Knowing that cos^2 (theta) + sin^2(theta) = 1, let 1 corresponds to theta = 0, 2 correspond to theta = pi/30. Then, 7 is 6*pi/15, 16 is pi, 30 is 29*pi/15. I took a very pedantic interpretation of "the numbers are evenly spaced"- that is, 1 and 30 do not both sit on the coordinate (1, 0).

Then, what is diametrically opposite can be recovered by 6*pi/15 + pi = 21*pi/15. This is 22.

I stared at it, and I realized that working directly in Cartesian coordinates would be inconvenient; thus, I turned to that trigonometry identity and polar coordinates, where I can actually spell out the coordinates in a convenient way.
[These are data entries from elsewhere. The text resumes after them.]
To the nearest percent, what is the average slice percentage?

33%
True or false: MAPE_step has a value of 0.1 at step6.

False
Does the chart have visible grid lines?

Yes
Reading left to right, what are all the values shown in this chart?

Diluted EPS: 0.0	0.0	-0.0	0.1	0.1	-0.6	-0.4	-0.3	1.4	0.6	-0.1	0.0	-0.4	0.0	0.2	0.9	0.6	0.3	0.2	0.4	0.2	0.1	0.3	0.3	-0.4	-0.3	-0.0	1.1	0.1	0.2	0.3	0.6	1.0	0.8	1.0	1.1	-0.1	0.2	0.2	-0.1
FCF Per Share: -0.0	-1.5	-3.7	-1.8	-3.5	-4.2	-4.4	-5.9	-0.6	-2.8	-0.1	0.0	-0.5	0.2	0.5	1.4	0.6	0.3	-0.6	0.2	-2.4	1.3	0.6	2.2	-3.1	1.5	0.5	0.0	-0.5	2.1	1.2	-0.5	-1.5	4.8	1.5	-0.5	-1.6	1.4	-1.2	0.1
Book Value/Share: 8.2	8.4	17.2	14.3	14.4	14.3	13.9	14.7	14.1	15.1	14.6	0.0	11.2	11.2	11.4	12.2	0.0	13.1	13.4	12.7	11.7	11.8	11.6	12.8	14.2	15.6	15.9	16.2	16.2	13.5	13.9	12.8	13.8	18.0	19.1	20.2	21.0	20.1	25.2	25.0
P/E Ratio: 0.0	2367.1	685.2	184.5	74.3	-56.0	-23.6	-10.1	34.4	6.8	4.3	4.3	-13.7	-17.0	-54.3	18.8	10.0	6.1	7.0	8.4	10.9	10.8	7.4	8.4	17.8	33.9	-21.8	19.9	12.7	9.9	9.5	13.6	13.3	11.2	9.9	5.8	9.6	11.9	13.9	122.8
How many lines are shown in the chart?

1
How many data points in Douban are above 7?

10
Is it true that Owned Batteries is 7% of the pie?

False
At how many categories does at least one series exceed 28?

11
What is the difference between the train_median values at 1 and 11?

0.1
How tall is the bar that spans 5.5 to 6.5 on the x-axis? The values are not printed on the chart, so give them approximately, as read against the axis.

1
Some extensions based off of this puzzle:

• If you were to draw another diametric line such that it is 90 degrees with the one drawn from 7 to 22, which two numbers would it be?
• Choose any n you want where 1 < n < 15. Between which pairs of numbers would you draw the diametric lines if you want them all to have the same angle between them?
• Impossible puzzle: what if, rather than from 1 to 30, it was from 1 to 31? Suppose that 1 is theta = 0, 2 is theta = pi/15.5, 3 is 2*pi/15.5, ..., 31 is 30*pi/15.5. Now, 7 is 6*pi/15.5, so the "opposite" side would be 21.5*pi/15.5... what is this, halfway between 22 and 23?

I suppose what makes a puzzle geometrical rather than logical is the presence of measurement of space and shape. LSAT questions, for instance, emphasize decoding information precisely off of a deliberately convoluted text- something that requires some good logic chops, but not necessarily spatial reasoning per se.